Depuis que leurs enfants sont sortis de la maternité, le 15 février, le couple venu du Lot-et-Garonne est engagé dans une course contre la montre pour rentrer en France. « La première difficulté a été d’obtenir l’état civil des enfants », confie le père de famille, qui s’est rendu dans plusieurs mairies autour de Kharkiv dans le but d’obtenir des papiers. En vain. « A l’époque, plusieurs mairies ukrainiennes faisaient l’objet de cyberattaques russes, aucun document n’a pu nous être délivré », explique Jacky, qui décrit un sentiment de déréliction face à l’inaction de l’ambassade de France pour leur venir en aide.

Vingt jours après leur naissance, les jumeaux n’ont toujours pas d’état civil. « La France nous donne trente jours pour les déclarer », s’alarme Jacky, qui a tenté à plusieurs reprises de quitter le pays. « Très rapidement, avant même que la guerre soit déclarée, l’espace aérien ukrainien a été fermé », rapporte le père de famille. « Pour nous, c’était trop tard. »

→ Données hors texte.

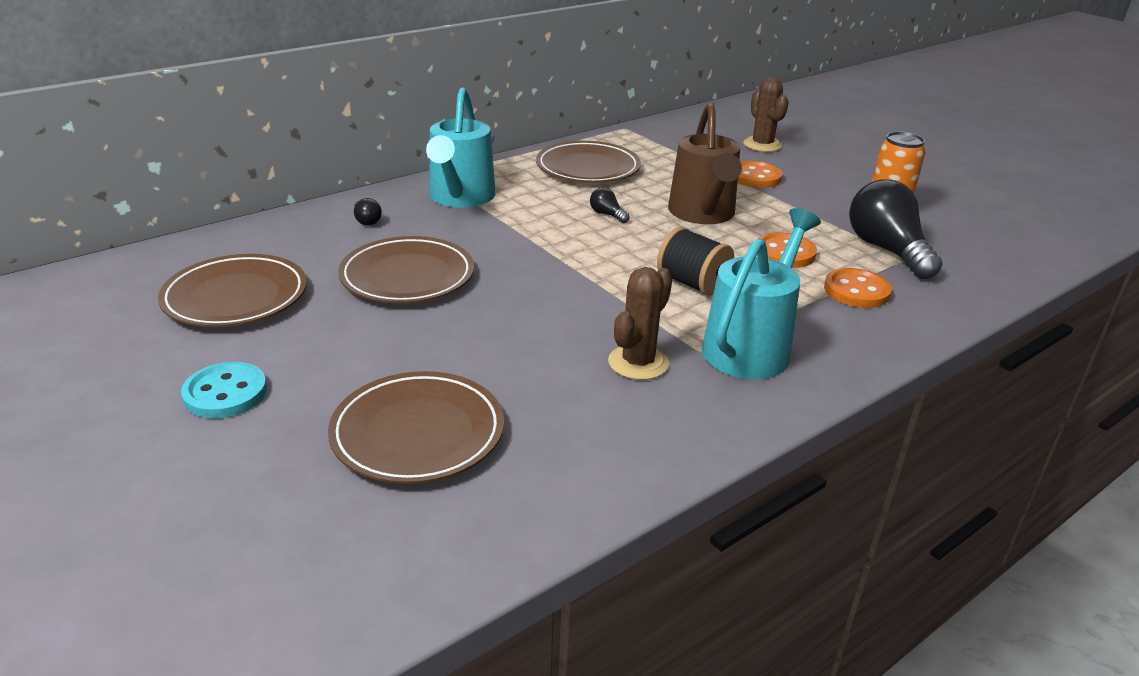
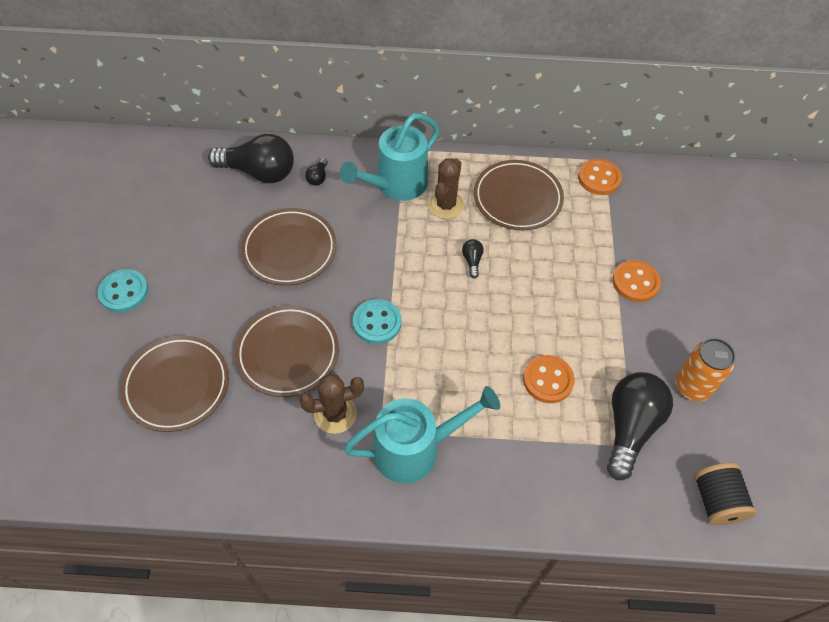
camera: 40 degrees right, 25 degrees up
(235, 297) = (190, 212): brown plate -> brown plate (288, 353)
(288, 240) = (259, 172): none -> black light bulb
(580, 285) = (377, 322): none -> turquoise button
(692, 284) = (447, 368): black spool -> black spool (716, 501)
(703, 214) = (540, 301): brown watering can -> none
(762, 145) = (694, 244): brown cactus -> brown cactus (446, 205)
(856, 291) = (549, 450): orange button -> orange button (599, 178)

Le couple a appris le déclenchement de la guerre en étant réveillé par les premiers bombardements sur la ville et les pleurs de leurs bébés. « Depuis, ça bombarde sans cesse, jour et nuit », confie-t-il, décrivant les bruits incessants des mitraillettes et des bombardements aériens.

« Avec les explosions de ce matin, on sent l’odeur de la poudre des bombes depuis notre appartement », raconte celui qui partage avec son compagnon un repas par jour, chaque soir. Tous deux assurent avoir déjà perdu plusieurs kilos, faute de provisions suffisantes.

Pénurie de lait infantile

Surtout, ils redoutent de manquer de nourriture pour leurs enfants. Jacky a traversé la ville de nuit, en plein couvre-feu, pour récupérer du lait en poudre auprès d’un Ukrainien, informé de leur situation grâce à une connaissance en France. « Il n’y a presque plus de lait infantile dans la ville, hormis dans une poignée de pharmacies », raconte-t-il, alors que Kharkiv est placée sous couvre-feu de 16 heures à 6 heures du matin.

Depuis le début de la guerre, les paiements par carte bancaire ne sont pas possibles dans la ville et les distributeurs ont été vidés, rapporte le couple, qui manque désormais de liquidités. « Il nous reste deux jours et demi de provision en lait », s’inquiète le compagnon de Jacky, qui souhaite garder l’anonymat. Seul dans son immeuble, éclairé à la bougie à la nuit tombée « pour ne pas être repéré », le couple dort avec ses nouveau-nés dans l’unique pièce dépourvue de fenêtre.

Une page Facebook, « Aidons une famille bloquée en Ukraine », a été créée pour les soutenir, appelant les internautes à écrire au président de la République, Emmanuel Macron, dans le but d’accélérer leur rapatriement. « Nous avons reçu le soutien de maires et d’eurodéputés mais aucune réponse des autorités », commente le père de famille en citant des messages d’élus. Dimanche 27 février, le centre de crise basé à Paris assurait au Monde se tenir informé de la situation des Français restés en Ukraine. Selon une source diplomatique, il y a toujours un peu plus de 1 000 Français présents sur le territoire ukrainien, plus qu’anticipé car plusieurs centaines d’entre eux ne s’étaient pas enregistrés avant la guerre lancée par la Russie.